Rewrite the entries as a Markdown table with the columns "No." and "Line", giving each line its own numbered row and leaving out blank lines. Cover everything from the start of the entries through the line containing "collectors: B. F. Chandler", including that line.

******

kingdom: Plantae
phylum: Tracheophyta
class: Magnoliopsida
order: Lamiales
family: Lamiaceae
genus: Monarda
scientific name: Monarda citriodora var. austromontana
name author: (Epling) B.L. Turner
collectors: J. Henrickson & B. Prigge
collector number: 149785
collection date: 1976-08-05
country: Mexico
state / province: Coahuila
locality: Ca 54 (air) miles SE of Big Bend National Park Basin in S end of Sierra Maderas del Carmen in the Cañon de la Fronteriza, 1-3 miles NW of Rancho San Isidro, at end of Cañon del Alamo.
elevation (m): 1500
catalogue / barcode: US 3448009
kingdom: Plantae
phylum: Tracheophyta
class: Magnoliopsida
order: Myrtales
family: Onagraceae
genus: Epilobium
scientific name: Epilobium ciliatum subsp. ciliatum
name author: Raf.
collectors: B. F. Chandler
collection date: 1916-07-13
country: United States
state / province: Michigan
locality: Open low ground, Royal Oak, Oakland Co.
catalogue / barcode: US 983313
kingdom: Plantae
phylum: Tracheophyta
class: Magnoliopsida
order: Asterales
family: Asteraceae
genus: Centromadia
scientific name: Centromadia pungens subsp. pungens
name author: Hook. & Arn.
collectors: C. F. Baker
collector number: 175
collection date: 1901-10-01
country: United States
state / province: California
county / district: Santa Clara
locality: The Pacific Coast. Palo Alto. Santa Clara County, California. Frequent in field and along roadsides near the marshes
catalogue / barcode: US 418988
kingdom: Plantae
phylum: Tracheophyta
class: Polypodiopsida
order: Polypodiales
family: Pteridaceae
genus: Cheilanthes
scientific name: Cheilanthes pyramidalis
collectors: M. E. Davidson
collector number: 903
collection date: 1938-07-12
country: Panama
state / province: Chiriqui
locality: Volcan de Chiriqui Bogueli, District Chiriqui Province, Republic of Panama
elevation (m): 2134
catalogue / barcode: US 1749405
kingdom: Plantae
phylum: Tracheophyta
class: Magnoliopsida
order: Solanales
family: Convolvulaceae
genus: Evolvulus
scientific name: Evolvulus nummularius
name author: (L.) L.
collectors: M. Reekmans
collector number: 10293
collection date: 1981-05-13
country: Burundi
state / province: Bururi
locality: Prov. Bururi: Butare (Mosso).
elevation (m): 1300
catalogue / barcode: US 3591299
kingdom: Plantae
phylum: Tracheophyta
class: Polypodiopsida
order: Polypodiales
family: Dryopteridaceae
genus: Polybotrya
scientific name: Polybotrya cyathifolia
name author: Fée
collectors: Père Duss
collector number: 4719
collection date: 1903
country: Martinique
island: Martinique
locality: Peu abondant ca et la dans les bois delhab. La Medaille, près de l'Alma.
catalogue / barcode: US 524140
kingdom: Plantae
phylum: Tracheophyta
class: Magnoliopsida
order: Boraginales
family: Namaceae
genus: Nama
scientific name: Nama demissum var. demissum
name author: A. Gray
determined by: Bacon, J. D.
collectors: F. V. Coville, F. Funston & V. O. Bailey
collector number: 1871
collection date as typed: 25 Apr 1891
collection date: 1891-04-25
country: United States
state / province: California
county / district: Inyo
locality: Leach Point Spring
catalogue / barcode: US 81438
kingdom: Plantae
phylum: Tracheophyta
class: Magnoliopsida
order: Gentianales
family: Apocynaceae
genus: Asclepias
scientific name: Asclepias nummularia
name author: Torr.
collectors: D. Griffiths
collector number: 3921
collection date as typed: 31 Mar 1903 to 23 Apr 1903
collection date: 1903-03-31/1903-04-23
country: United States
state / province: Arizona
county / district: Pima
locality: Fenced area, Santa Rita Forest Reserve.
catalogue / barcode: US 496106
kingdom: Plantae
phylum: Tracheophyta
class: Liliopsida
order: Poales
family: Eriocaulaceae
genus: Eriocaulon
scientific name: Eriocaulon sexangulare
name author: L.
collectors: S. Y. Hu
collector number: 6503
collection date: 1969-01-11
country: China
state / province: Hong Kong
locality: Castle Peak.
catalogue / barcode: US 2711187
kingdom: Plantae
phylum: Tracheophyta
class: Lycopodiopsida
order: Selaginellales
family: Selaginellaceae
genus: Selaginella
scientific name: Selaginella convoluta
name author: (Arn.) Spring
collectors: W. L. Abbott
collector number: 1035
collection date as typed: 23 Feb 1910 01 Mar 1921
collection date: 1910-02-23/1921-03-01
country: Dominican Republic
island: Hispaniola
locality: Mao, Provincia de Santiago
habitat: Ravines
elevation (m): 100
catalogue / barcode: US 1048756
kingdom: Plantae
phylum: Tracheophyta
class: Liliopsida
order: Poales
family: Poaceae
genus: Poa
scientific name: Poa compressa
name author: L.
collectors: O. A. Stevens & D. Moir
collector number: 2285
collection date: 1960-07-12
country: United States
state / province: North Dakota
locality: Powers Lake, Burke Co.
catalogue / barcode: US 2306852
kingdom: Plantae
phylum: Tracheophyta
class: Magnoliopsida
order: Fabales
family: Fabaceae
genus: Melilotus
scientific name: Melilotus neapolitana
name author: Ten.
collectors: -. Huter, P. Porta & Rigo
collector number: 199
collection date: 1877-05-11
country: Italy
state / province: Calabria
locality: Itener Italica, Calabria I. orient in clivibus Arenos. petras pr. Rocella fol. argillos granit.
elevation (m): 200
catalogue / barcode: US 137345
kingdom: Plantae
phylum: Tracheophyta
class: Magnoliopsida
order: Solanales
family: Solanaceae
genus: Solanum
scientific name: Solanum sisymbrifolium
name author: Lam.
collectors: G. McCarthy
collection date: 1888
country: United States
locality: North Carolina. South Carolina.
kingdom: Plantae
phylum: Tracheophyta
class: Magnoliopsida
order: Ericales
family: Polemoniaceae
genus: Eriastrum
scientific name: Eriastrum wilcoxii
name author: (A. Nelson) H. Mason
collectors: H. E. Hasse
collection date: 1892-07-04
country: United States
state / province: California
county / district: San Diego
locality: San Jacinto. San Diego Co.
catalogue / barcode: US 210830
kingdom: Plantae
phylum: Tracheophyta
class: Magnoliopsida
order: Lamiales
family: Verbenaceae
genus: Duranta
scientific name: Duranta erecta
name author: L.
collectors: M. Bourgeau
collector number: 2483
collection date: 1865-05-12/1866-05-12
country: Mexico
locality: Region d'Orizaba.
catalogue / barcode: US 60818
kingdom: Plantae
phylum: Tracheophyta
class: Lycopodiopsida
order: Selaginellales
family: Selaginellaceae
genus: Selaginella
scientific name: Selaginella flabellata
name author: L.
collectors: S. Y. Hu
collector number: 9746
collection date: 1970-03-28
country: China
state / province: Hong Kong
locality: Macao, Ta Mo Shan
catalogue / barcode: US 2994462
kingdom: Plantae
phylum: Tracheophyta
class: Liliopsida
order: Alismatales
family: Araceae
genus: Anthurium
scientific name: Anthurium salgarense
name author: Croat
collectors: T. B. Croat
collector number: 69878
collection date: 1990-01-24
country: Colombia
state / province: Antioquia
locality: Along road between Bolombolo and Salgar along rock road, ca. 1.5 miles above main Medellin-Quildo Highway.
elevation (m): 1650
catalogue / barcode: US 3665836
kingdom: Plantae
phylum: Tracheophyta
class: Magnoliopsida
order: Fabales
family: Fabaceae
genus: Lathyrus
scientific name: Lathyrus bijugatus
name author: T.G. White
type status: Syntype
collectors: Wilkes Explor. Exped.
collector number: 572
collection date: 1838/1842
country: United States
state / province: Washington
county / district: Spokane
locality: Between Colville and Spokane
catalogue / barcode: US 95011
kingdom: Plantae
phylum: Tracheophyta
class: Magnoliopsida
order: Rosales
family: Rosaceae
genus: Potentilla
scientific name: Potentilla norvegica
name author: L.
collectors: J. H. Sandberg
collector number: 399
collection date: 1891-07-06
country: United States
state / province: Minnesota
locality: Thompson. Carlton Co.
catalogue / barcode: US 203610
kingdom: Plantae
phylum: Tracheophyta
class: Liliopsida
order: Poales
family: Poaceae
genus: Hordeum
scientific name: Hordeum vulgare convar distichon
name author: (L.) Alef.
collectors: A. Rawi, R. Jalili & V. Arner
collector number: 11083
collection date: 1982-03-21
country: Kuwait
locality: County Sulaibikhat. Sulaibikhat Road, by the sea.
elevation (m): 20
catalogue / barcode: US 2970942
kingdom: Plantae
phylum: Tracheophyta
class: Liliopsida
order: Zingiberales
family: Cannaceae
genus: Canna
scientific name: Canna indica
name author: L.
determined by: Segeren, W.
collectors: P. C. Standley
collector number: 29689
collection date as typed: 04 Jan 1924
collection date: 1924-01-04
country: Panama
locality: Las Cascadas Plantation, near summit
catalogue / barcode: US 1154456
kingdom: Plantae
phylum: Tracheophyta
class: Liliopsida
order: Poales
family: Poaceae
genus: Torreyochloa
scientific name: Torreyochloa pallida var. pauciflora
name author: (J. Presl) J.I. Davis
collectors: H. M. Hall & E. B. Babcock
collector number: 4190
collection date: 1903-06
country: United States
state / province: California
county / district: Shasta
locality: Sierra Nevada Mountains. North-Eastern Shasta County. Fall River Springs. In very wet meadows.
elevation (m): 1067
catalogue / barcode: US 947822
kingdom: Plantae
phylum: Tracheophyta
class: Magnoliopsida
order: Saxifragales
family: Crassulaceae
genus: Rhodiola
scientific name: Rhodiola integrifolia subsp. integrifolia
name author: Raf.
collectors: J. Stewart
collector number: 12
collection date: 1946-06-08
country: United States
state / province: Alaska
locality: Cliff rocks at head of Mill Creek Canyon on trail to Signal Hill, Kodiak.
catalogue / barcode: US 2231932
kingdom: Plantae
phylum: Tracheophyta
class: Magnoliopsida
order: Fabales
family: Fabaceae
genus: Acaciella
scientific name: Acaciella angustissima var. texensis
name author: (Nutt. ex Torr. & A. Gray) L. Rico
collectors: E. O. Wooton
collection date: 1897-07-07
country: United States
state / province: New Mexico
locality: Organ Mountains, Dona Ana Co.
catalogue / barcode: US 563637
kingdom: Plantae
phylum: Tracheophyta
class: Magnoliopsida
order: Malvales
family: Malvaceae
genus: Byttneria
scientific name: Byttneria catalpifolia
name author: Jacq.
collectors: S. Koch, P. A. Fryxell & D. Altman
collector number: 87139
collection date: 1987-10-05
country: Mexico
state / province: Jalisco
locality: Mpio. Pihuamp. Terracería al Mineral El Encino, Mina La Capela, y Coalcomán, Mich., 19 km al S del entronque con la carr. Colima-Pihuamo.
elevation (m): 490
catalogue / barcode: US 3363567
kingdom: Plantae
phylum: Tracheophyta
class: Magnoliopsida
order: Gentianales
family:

******

Solution to this exercise
| No. | Line |
|---|---|
| 1 | kingdom: Plantae |
| 2 | phylum: Tracheophyta |
| 3 | class: Magnoliopsida |
| 4 | order: Lamiales |
| 5 | family: Lamiaceae |
| 6 | genus: Monarda |
| 7 | scientific name: Monarda citriodora var. austromontana |
| 8 | name author: (Epling) B.L. Turner |
| 9 | collectors: J. Henrickson & B. Prigge |
| 10 | collector number: 149785 |
| 11 | collection date: 1976-08-05 |
| 12 | country: Mexico |
| 13 | state / province: Coahuila |
| 14 | locality: Ca 54 (air) miles SE of Big Bend National Park Basin in S end of Sierra Maderas del Carmen in the Cañon de la Fronteriza, 1-3 miles NW of Rancho San Isidro, at end of Cañon del Alamo. |
| 15 | elevation (m): 1500 |
| 16 | catalogue / barcode: US 3448009 |
| 17 | kingdom: Plantae |
| 18 | phylum: Tracheophyta |
| 19 | class: Magnoliopsida |
| 20 | order: Myrtales |
| 21 | family: Onagraceae |
| 22 | genus: Epilobium |
| 23 | scientific name: Epilobium ciliatum subsp. ciliatum |
| 24 | name author: Raf. |
| 25 | collectors: B. F. Chandler |